Deep learning uses multi-layered artificial neural networks (ANNs), which are networks composed of several "hidden layers" of nodes between the input and output.
An artificial neural network transforms input data by applying a nonlinear function to a weighted sum of the inputs. The transformation is known as a neural layer and the function is referred to as a neural unit.
The intermediate outputs of one layer, called features, are used as the input into the next layer. The neural network learns multiple layers of nonlinear features (like edges and shapes) through repeated transformations, which it then combines in a final layer to create a prediction (of more complex objects).
With backpropagation inside of a process called gradient descent, the errors are sent back through the network again and the weights are adjusted, improving the model. The neural net learns by varying the weights or parameters of a network so as to minimize the difference between the predictions of the neural network and the desired values. This process is repeated thousands of times, adjusting a model's weights in response to the error it produces, until the error can't be reduced anymore. This phase where the artificial neural network learns from the data is called training. During this process, the layers learn the optimal features for the model, which has the advantage that features do not need to be predetermined.
GPUs: Key to Deep Learning
Architecturally, the CPU is composed of just a few cores with lots of cache memory that can handle a few software threads at a time.
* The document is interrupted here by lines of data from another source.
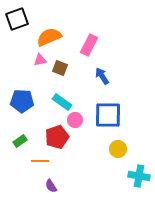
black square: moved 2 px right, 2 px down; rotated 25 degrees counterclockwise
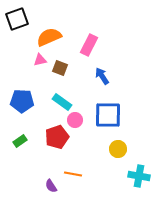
orange line: moved 33 px right, 13 px down; rotated 12 degrees clockwise
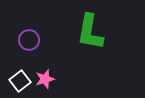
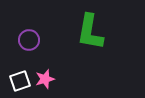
white square: rotated 20 degrees clockwise
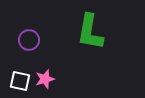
white square: rotated 30 degrees clockwise
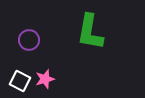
white square: rotated 15 degrees clockwise
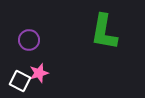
green L-shape: moved 14 px right
pink star: moved 6 px left, 6 px up
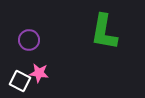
pink star: rotated 24 degrees clockwise
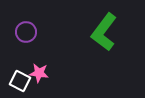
green L-shape: rotated 27 degrees clockwise
purple circle: moved 3 px left, 8 px up
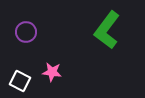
green L-shape: moved 3 px right, 2 px up
pink star: moved 13 px right, 1 px up
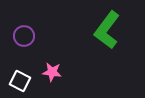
purple circle: moved 2 px left, 4 px down
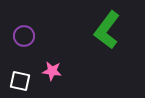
pink star: moved 1 px up
white square: rotated 15 degrees counterclockwise
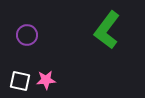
purple circle: moved 3 px right, 1 px up
pink star: moved 6 px left, 9 px down; rotated 12 degrees counterclockwise
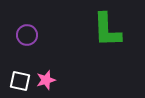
green L-shape: rotated 39 degrees counterclockwise
pink star: rotated 12 degrees counterclockwise
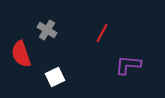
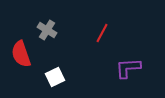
purple L-shape: moved 3 px down; rotated 8 degrees counterclockwise
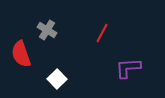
white square: moved 2 px right, 2 px down; rotated 18 degrees counterclockwise
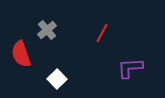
gray cross: rotated 18 degrees clockwise
purple L-shape: moved 2 px right
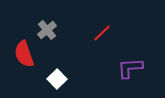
red line: rotated 18 degrees clockwise
red semicircle: moved 3 px right
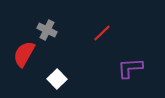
gray cross: rotated 24 degrees counterclockwise
red semicircle: rotated 48 degrees clockwise
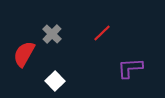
gray cross: moved 5 px right, 4 px down; rotated 18 degrees clockwise
white square: moved 2 px left, 2 px down
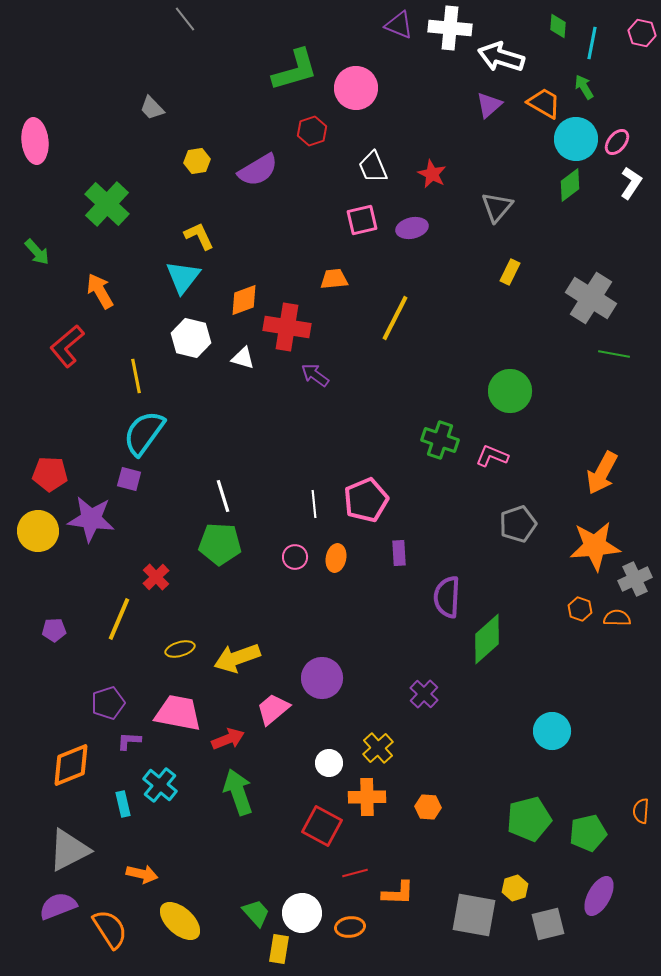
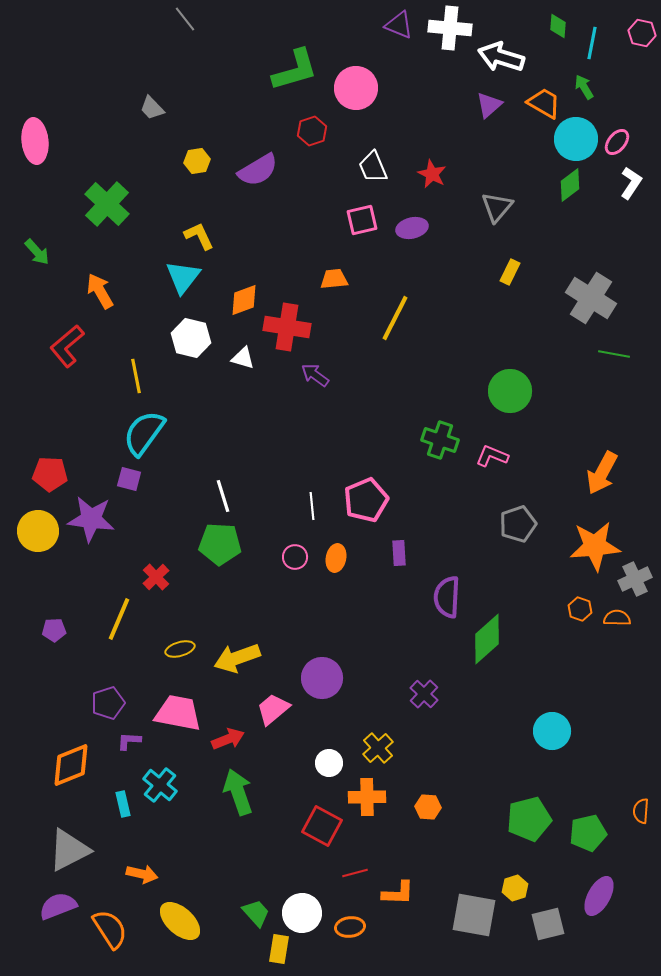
white line at (314, 504): moved 2 px left, 2 px down
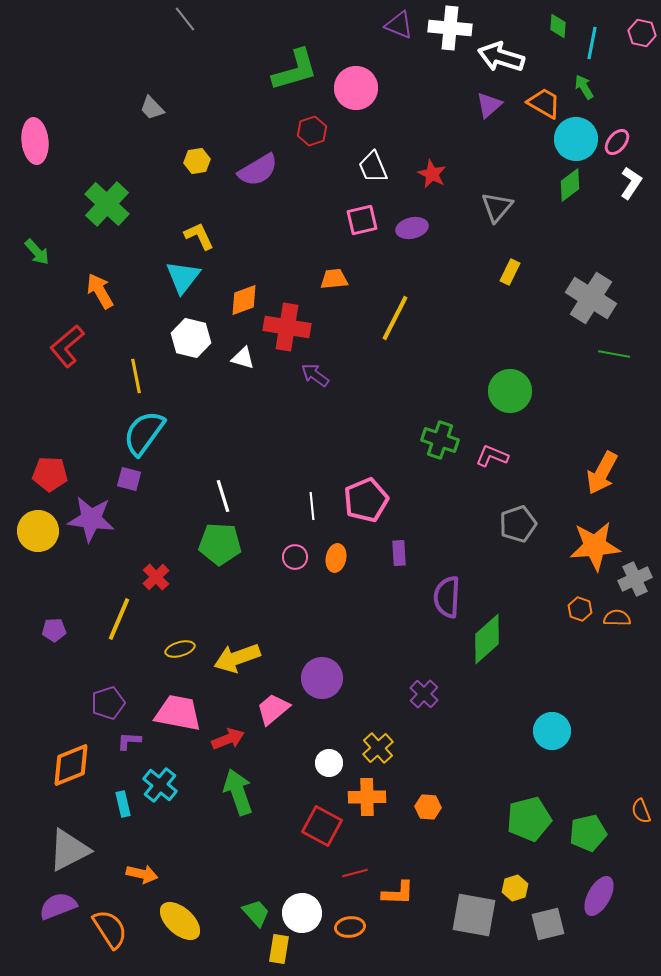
orange semicircle at (641, 811): rotated 25 degrees counterclockwise
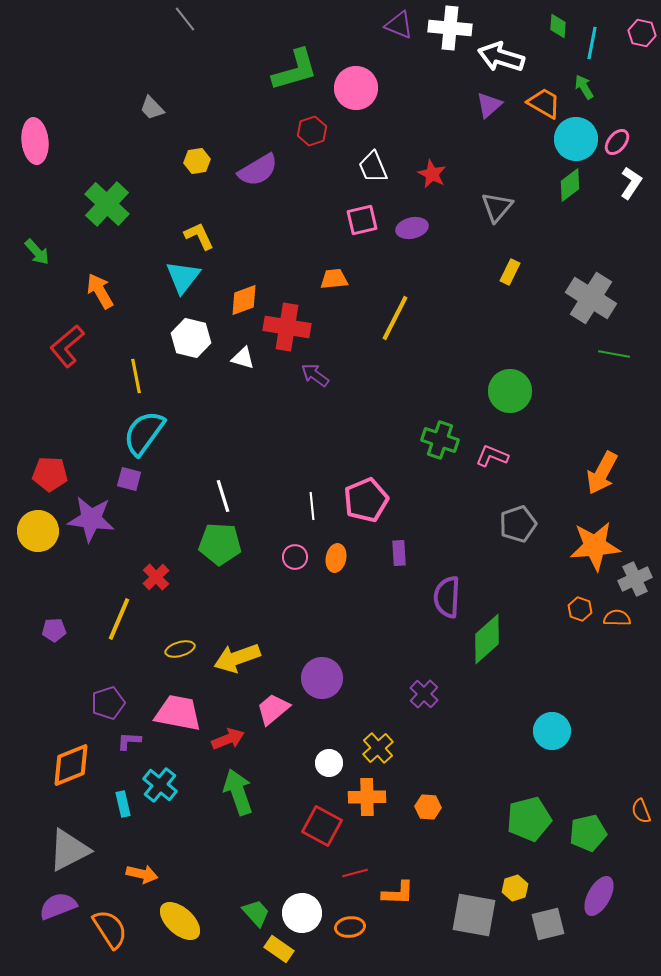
yellow rectangle at (279, 949): rotated 64 degrees counterclockwise
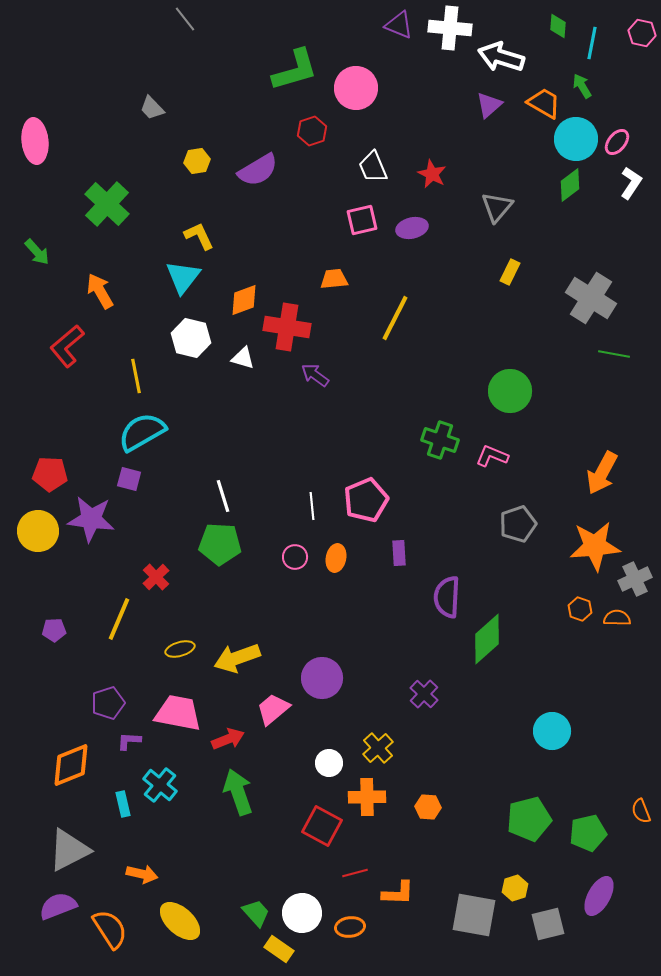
green arrow at (584, 87): moved 2 px left, 1 px up
cyan semicircle at (144, 433): moved 2 px left, 1 px up; rotated 24 degrees clockwise
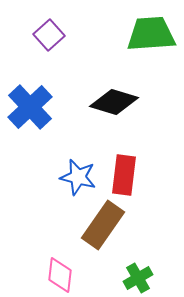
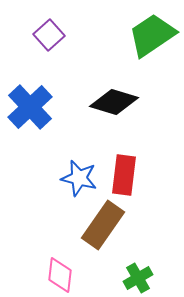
green trapezoid: moved 1 px right, 1 px down; rotated 30 degrees counterclockwise
blue star: moved 1 px right, 1 px down
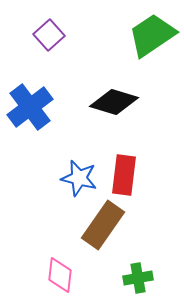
blue cross: rotated 6 degrees clockwise
green cross: rotated 20 degrees clockwise
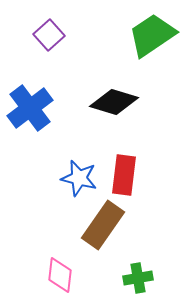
blue cross: moved 1 px down
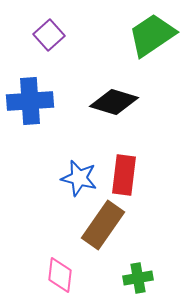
blue cross: moved 7 px up; rotated 33 degrees clockwise
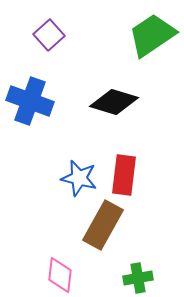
blue cross: rotated 24 degrees clockwise
brown rectangle: rotated 6 degrees counterclockwise
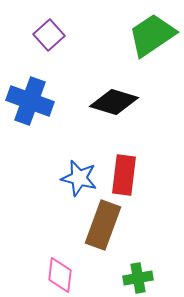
brown rectangle: rotated 9 degrees counterclockwise
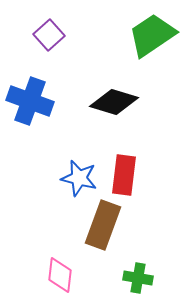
green cross: rotated 20 degrees clockwise
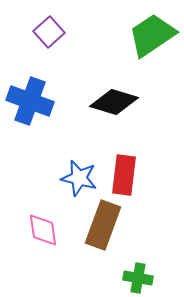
purple square: moved 3 px up
pink diamond: moved 17 px left, 45 px up; rotated 15 degrees counterclockwise
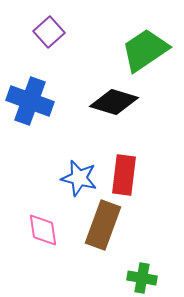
green trapezoid: moved 7 px left, 15 px down
green cross: moved 4 px right
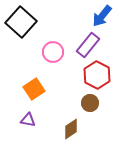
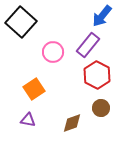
brown circle: moved 11 px right, 5 px down
brown diamond: moved 1 px right, 6 px up; rotated 15 degrees clockwise
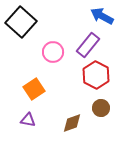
blue arrow: rotated 80 degrees clockwise
red hexagon: moved 1 px left
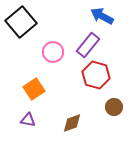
black square: rotated 8 degrees clockwise
red hexagon: rotated 12 degrees counterclockwise
brown circle: moved 13 px right, 1 px up
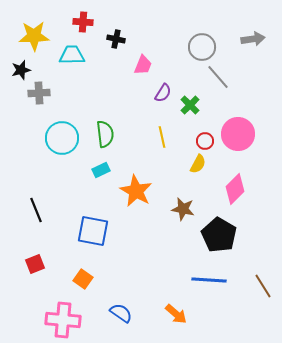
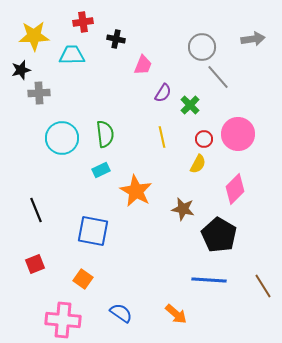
red cross: rotated 12 degrees counterclockwise
red circle: moved 1 px left, 2 px up
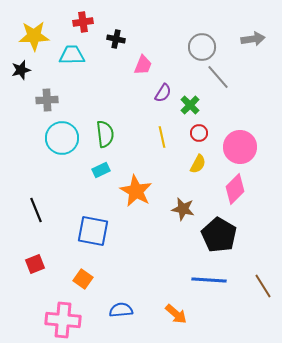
gray cross: moved 8 px right, 7 px down
pink circle: moved 2 px right, 13 px down
red circle: moved 5 px left, 6 px up
blue semicircle: moved 3 px up; rotated 40 degrees counterclockwise
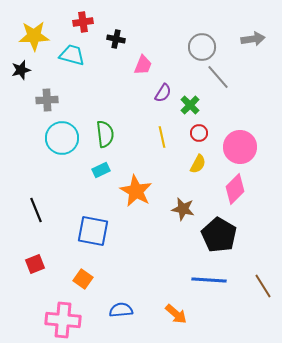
cyan trapezoid: rotated 16 degrees clockwise
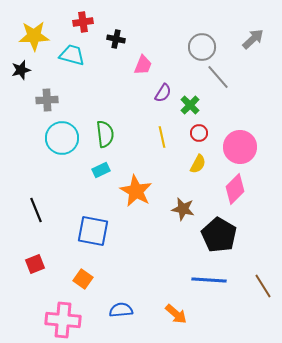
gray arrow: rotated 35 degrees counterclockwise
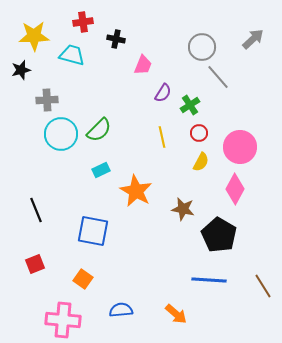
green cross: rotated 12 degrees clockwise
green semicircle: moved 6 px left, 4 px up; rotated 52 degrees clockwise
cyan circle: moved 1 px left, 4 px up
yellow semicircle: moved 3 px right, 2 px up
pink diamond: rotated 16 degrees counterclockwise
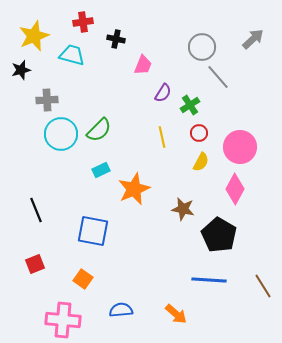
yellow star: rotated 20 degrees counterclockwise
orange star: moved 2 px left, 2 px up; rotated 20 degrees clockwise
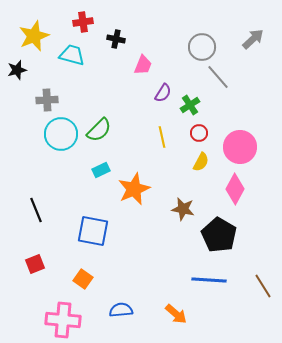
black star: moved 4 px left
In contrast, a GPU is composed of hundreds of cores that can handle thousands of threads simultaneously.
State-of-the-art deep learning neural networks can have from millions to well over one billion parameters to adjust using backpropagation. They also require a large amount of training data to achieve high accuracy, meaning hundreds of thousands to millions of input samples will have to be run through both a forward and backward pass. Because neural nets are created from large numbers of identical neurons, they’re highly parallel by nature. This parallelism maps naturally to GPUs, providing a significant computation speedup over CPU-only training and making them the platform of choice for training large, complex neural network-based systems. The parallel nature of inference operations also lend themselves well for execution on GPUs.